Nealcly / templateNER

Source code for template-based NER
210 stars 38 forks source link

Fix multiple occurrences of same string. #4

Closed parakalan closed 2 years ago

parakalan commented 3 years ago

Here -

for i in range(len(input_TXT_list)):
      words = []
      # for j in range(1, min(9, len(input_TXT_list) - i + 1)):
      for j in range(1, 9):
          word = (' ').join(input_TXT_list[i:i+j])
          words.append(word)
      print(words)

This is the output on calling the prediction function with previous version -

prediction("I made ghee from butter chilli")

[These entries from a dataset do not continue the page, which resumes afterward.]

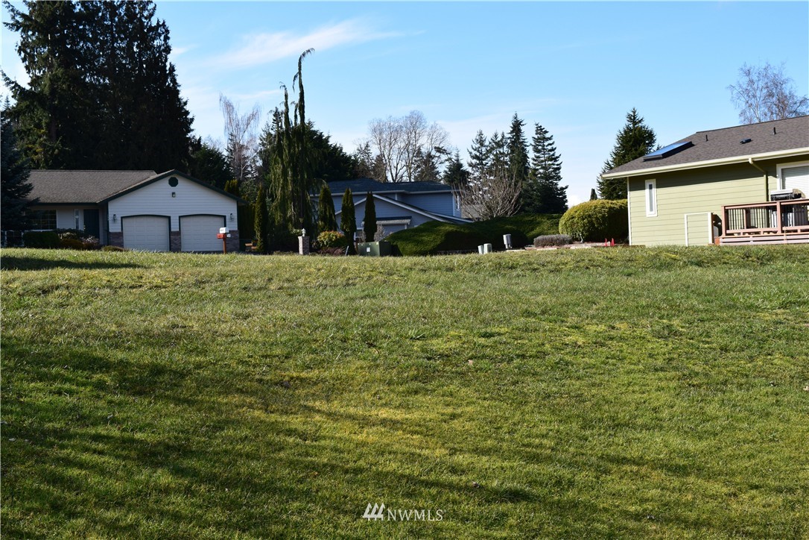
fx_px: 1146
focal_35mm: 51
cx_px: 404
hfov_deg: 38.9
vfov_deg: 26.5
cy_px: 270
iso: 400
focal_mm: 34
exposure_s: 1/400
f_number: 11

['I', 'made', 'ghee', 'from', 'butter', 'chilli']
['I', 'I made', 'I made ghee', 'I made ghee from', 'I made ghee from butter', 'I made ghee from butter chilli', 'I made ghee from butter chilli', 'I made ghee from butter chilli']
['made', 'made ghee', 'made ghee from', 'made ghee from butter', 'made ghee from butter chilli', 'made ghee from butter chilli', 'made ghee from butter chilli', 'made ghee from butter chilli']
['ghee', 'ghee from', 'ghee from butter', 'ghee from butter chilli', 'ghee from butter chilli', 'ghee from butter chilli', 'ghee from butter chilli', 'ghee from butter chilli']
['from', 'from butter', 'from butter chilli', 'from butter chilli', 'from butter chilli', 'from butter chilli', 'from butter chilli', 'from butter chilli']
['butter', 'butter chilli', 'butter chilli', 'butter chilli', 'butter chilli', 'butter chilli', 'butter chilli', 'butter chilli']
['chilli', 'chilli', 'chilli', 'chilli', 'chilli', 'chilli', 'chilli', 'chilli']

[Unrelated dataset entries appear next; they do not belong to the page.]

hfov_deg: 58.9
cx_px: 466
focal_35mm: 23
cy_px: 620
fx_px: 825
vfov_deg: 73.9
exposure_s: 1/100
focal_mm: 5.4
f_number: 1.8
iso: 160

After this fix, the output is -

['I', 'made', 'ghee', 'from', 'butter', 'chilli']
['I', 'I made', 'I made ghee', 'I made ghee from', 'I made ghee from butter', 'I made ghee from butter chilli']
['made', 'made ghee', 'made ghee from', 'made ghee from butter', 'made ghee from butter chilli']
['ghee', 'ghee from', 'ghee from butter', 'ghee from butter chilli']
['from', 'from butter', 'from butter chilli']
['butter', 'butter chilli']
['chilli']

Multiple occurrences of the same string happen when j > (len(input_TXT_list) - i), increasing computation time. This commit fixes this.